State Key Laboratory for Novel Software Technology, Nanjing University, Nanjing, 210023, China; Department of Computer Science and Technology, Nanjing University, Nanjing, 210023, China.
Neural Netw. 2023 May;162:443-455. doi: 10.1016/j.neunet.2023.03.003. Epub 2023 Mar 5.
Most multimodal learning methods assume that all modalities are always available in data. However, in real-world applications, the assumption is often violated due to privacy protection, sensor failure etc. Previous works for incomplete multimodal learning often suffer from one of the following drawbacks: introducing noise, lacking flexibility to missing patterns and failing to capture interactions between modalities. To overcome these challenges, we propose a COntrastive Masked-attention model (COM). The framework performs cross-modal contrastive learning with GAN-based augmentation to reduce modality gap, and employs a masked-attention model to capture interactions between modalities.
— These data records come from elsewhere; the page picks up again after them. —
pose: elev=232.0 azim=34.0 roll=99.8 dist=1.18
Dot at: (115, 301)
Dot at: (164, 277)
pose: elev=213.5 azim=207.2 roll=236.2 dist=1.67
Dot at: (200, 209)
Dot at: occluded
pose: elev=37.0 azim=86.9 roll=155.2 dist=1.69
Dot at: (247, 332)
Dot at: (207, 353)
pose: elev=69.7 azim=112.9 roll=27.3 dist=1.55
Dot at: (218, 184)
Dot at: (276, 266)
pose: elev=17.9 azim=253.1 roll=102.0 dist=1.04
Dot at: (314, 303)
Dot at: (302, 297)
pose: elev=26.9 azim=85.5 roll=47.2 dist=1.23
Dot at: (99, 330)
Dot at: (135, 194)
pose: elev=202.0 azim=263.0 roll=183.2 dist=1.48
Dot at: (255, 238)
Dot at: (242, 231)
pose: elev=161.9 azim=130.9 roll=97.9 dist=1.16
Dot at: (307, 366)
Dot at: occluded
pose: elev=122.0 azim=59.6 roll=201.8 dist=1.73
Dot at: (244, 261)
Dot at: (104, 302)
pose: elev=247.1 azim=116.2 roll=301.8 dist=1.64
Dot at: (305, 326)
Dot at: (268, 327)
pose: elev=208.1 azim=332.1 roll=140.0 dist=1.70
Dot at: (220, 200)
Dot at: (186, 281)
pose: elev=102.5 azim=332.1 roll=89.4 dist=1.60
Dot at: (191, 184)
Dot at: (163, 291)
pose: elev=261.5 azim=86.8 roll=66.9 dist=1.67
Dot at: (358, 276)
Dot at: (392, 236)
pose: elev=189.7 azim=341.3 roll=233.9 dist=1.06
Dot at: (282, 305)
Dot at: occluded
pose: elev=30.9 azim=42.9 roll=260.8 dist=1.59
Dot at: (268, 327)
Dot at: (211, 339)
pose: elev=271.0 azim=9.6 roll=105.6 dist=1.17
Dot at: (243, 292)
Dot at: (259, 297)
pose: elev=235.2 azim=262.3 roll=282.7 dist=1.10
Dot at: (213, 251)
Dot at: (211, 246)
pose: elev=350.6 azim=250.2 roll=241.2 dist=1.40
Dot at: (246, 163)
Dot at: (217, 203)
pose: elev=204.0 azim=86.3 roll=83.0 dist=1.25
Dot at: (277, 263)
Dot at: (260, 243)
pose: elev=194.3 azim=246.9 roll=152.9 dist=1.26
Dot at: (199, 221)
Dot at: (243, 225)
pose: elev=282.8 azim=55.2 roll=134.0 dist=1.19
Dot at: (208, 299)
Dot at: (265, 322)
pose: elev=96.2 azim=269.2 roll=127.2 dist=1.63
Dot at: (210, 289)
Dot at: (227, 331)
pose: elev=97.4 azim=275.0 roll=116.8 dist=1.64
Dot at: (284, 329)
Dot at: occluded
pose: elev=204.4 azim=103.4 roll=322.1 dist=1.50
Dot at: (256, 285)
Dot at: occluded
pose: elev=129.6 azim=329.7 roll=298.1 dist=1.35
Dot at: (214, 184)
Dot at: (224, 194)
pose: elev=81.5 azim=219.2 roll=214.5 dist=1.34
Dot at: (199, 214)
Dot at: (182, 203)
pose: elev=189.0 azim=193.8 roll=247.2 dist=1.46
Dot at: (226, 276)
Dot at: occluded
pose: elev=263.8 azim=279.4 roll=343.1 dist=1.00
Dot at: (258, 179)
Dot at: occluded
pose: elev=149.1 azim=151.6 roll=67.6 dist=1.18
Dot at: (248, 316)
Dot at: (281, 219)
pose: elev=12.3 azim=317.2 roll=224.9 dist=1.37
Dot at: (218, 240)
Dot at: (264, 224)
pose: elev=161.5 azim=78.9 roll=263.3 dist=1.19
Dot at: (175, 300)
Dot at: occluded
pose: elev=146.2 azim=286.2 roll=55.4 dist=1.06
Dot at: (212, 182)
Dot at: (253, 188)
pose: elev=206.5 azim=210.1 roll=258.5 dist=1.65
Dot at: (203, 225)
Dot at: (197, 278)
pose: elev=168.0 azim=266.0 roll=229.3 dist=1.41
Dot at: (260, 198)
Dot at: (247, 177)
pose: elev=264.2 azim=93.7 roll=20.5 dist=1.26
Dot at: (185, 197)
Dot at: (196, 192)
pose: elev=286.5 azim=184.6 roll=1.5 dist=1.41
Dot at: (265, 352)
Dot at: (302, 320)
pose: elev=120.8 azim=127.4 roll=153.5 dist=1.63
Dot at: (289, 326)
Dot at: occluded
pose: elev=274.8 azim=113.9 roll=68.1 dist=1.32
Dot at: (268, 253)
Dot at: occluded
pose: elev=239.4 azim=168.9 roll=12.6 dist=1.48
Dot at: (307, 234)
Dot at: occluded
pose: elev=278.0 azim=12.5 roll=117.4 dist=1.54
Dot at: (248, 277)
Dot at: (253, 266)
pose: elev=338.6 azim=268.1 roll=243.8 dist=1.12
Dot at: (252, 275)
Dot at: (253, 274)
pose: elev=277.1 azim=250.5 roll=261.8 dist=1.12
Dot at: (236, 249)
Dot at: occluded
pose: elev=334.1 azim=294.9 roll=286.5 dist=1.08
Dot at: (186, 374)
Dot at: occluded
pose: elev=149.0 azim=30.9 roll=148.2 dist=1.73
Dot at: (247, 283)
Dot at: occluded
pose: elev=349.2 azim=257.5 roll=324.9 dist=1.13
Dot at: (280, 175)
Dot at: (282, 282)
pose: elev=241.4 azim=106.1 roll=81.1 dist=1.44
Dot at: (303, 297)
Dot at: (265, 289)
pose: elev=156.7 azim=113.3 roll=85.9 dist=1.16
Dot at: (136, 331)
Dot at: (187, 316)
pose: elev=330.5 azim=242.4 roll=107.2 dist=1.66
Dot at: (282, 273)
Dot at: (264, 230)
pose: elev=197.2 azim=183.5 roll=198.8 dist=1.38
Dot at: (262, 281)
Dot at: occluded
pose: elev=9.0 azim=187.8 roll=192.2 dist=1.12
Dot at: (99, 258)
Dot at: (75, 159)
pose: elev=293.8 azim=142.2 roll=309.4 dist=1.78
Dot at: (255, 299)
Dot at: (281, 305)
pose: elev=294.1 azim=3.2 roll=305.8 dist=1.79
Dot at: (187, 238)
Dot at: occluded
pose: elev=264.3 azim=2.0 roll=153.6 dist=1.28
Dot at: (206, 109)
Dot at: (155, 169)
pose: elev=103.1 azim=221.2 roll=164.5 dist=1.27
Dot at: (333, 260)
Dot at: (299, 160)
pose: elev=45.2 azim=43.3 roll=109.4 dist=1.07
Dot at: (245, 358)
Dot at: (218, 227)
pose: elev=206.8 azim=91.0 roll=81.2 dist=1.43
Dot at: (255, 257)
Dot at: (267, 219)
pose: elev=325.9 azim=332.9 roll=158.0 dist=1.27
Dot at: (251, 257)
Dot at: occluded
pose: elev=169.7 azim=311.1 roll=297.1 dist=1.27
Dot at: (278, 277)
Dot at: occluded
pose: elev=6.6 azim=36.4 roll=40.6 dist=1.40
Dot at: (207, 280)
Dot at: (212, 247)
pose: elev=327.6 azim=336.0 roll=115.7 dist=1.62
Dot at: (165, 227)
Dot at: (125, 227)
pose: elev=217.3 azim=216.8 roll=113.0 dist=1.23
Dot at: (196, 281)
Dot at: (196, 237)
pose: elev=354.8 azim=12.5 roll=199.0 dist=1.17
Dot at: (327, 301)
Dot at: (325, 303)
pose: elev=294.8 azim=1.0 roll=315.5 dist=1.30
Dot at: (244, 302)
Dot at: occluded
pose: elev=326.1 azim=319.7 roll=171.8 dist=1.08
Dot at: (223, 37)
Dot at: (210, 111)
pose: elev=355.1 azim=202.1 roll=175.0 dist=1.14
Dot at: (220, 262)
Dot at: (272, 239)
The augmentation adapts cross-modal contrastive learning to suit incomplete case by a two-player game, improving the effectiveness of multimodal representations. Interactions between modalities are modeled by stacking self-attention blocks, and attention masks limit them on the observed modalities to avoid extra noise. All kinds of modality combinations share a unified architecture, so the model is flexible to different missing patterns. Extensive experiments on six datasets demonstrate the effectiveness and robustness of the proposed method for incomplete multimodal learning.
大多数多模态学习方法都假设所有模态在数据中都是始终可用的。然而,在实际应用中,由于隐私保护、传感器故障等原因,这种假设往往会被违反。以前的不完全多模态学习工作往往存在以下缺点之一:引入噪声、对缺失模式缺乏灵活性以及无法捕捉模态之间的相互作用。为了克服这些挑战,我们提出了一种 COntrastive Masked-attention 模型(COM)。该框架通过基于 GAN 的增强进行跨模态对比学习,以减少模态差距,并采用掩蔽注意力模型来捕捉模态之间的相互作用。增强通过两名玩家的游戏来适应不完全案例的跨模态对比学习,提高了多模态表示的有效性。模态之间的相互作用通过堆叠自注意块来建模,并且注意力掩码将其限制在观察到的模态上,以避免额外的噪声。各种模态组合共享一个统一的架构,因此模型对不同的缺失模式具有灵活性。在六个数据集上的广泛实验表明,该方法对于不完全多模态学习是有效和稳健的。